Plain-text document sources
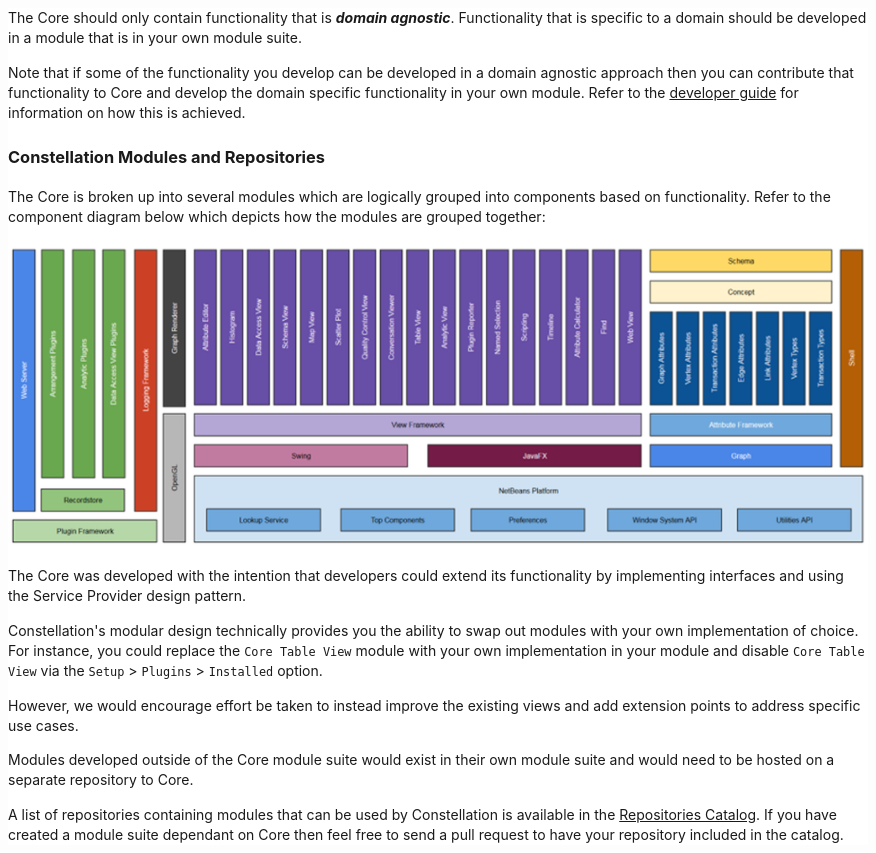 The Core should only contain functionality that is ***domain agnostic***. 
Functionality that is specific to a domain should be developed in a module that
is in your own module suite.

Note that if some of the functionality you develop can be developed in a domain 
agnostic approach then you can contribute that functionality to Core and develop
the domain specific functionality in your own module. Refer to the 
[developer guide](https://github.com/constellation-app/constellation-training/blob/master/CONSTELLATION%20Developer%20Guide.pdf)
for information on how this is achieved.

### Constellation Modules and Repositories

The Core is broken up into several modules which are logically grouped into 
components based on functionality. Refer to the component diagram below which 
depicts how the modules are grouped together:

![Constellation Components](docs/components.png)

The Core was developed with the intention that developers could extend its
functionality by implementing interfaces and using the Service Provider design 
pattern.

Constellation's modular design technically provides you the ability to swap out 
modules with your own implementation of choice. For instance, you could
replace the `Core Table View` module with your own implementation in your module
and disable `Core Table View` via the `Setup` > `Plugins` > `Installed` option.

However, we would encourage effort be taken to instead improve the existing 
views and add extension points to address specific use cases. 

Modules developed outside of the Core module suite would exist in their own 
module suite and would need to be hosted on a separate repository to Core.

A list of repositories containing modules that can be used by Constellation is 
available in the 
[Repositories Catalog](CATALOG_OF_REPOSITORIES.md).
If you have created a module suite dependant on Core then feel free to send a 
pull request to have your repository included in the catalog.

▶ [WHAT THE TASK REQUIRES] Extract, word for word, each line from the top of the data down to and including the line with "components based on"; skip the pictures.

▶ [TASK ANSWER]
 The Core should only contain functionality that is ***domain agnostic***. 
Functionality that is specific to a domain should be developed in a module that
is in your own module suite.

Note that if some of the functionality you develop can be developed in a domain 
agnostic approach then you can contribute that functionality to Core and develop
the domain specific functionality in your own module. Refer to the 
[developer guide](https://github.com/constellation-app/constellation-training/blob/master/CONSTELLATION%20Developer%20Guide.pdf)
for information on how this is achieved.

### Constellation Modules and Repositories

The Core is broken up into several modules which are logically grouped into 
components based on functionality. Refer to the component diagram below which 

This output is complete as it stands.